Desserts were a duet of tarts (apple with cinnamon ice cream and lemon meringue), citrus parfait with a bunch of various fruit media piled in there, and a chocolate banana-praline torte. The fish was replaced by their sausage entree, but at the last minute, an emergency shipment of eight servings of mahi mahi was helicoptered in from Restaurant Magnus, and the day was saved.

The romaine salad suffered from a bit of prepared-too-far-in-advance-itis, and was a little wilty. Totally inoffensive otherwise. The onion soup, on the other hand, was the starter standout. The Roth Kase cheese was the star.

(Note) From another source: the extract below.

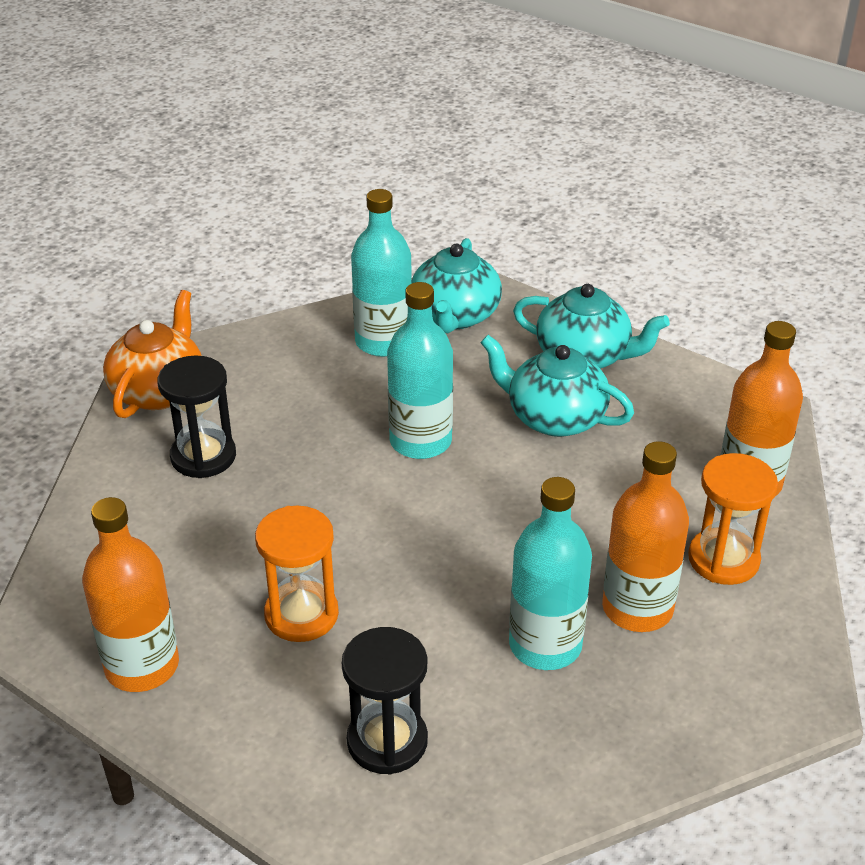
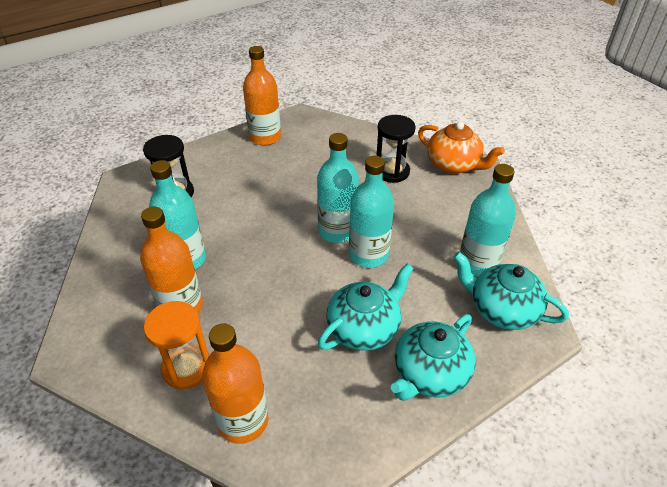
camera: 110 degrees right, 5 degrees up
(301, 614) = (263, 183): orange hourglass -> none
(386, 485) = (337, 231): none -> turquoise bottle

We were told by the server that the hanger steak is something of a specialty of CocoLiquot. If you're not married to filet mignon, do give hanger steak a try. It's noticeably different in preparation and in consistency, but it was very, very tasty. Cooked on the rare side of medium rare, but with a nice char on the surface, and sliced, it was no-need-for-a-knife tender. The pommes frites (with the accompanying aioli) were great. The mahi mahi was a nice piece of fish; the ladies at the table weren't charged extra for going off the rez.

I was sad to see the desserts changed, because I was jonesing for the bittersweet chocolate cake, and the little lady was hoping for a creme brulee. However, the banana torte was good (more bitter--in a good way--than I would have expected for a milk chocolate dessert), and the duet of tarts were solid if not spectacular. The citrus parfait certainly looked cute as it walked by toward other tables.

Add a couple carafes of wine and some chocolates for the road, and the two and a half hours we spent there were well worth it.